Written task 1 → In the forum thread on bike wheel size, what kind of bike does gravitylover say she will most likely be on next year?

[Text — start]

Or a 26er. And if she doesn't win, don't blame the bike.

Wheel size matters to pros where a .00001% advantage might actually make a difference. For kids, it's really a non issue. The right fit is the most important thing.


----------



## gravitylover (Sep 1, 2009)

^^I am a professional bike fitter, her bike fits as well as it possibly can. Unfortunately there is no way around a taller gear other than being a good strong rider and that can only take you just so far.

I watch the taller girls roll away from her all the time on the smooth stuff, especially when there is a dirt/fire road section. She flat out kicks their butts when it gets techy because she is a very proficient rider and she descends like a girl possessed but it's nearly impossible to make up the amount of time that they gain on the other sections. If these courses were better balanced it would be much more fair. I'm not whining just making an observation. 

If the family finances allow it she will most likely be on a 650B bike next year and hopefully that will solve the "gearing issue" that a larger wheel size creates but the other side of that is are her levers (legs) long enough to turn the taller gear? We'll see.


----------



## smilinsteve (Jul 21, 2009)

gravitylover said:


> ^^I am a professional bike fitter, her bike fits as well as it possibly can. Unfortunately there is no way around a taller gear other than being a good strong rider and that can only take you just so far.

[Text — finish]

Written task 2 → Please transcribe the lines of the records between the line holding "It is **not**" and the line holding "APSIM-X 'Next Generation'.", inclusive, keeping every character unchanged.

[Data in this exercise — start]

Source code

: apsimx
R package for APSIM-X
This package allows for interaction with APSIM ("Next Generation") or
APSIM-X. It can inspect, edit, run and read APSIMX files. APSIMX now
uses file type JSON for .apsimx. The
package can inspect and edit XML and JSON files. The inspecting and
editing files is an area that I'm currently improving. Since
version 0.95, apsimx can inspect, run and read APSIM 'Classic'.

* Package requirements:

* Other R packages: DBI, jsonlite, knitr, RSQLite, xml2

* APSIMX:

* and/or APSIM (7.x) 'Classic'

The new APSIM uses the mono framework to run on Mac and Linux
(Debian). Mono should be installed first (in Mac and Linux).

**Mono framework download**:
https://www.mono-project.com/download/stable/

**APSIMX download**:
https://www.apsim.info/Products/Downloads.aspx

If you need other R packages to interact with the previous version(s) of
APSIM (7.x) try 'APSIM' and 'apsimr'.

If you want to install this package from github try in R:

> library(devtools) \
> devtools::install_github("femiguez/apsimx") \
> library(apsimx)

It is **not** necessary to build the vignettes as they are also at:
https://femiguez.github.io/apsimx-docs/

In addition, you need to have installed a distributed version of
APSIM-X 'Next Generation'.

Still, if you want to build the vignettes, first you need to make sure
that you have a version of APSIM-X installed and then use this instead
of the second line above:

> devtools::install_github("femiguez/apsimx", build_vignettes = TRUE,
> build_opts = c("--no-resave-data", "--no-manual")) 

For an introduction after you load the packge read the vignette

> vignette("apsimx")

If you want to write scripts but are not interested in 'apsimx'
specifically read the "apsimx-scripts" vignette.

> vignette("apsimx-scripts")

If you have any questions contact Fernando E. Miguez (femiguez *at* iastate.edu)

[Data in this exercise — finish]

Answer section 1 → A 650B bike, if the family finances allow it.

Answer section 2 →
It is **not** necessary to build the vignettes as they are also at:
https://femiguez.github.io/apsimx-docs/

In addition, you need to have installed a distributed version of
APSIM-X 'Next Generation'.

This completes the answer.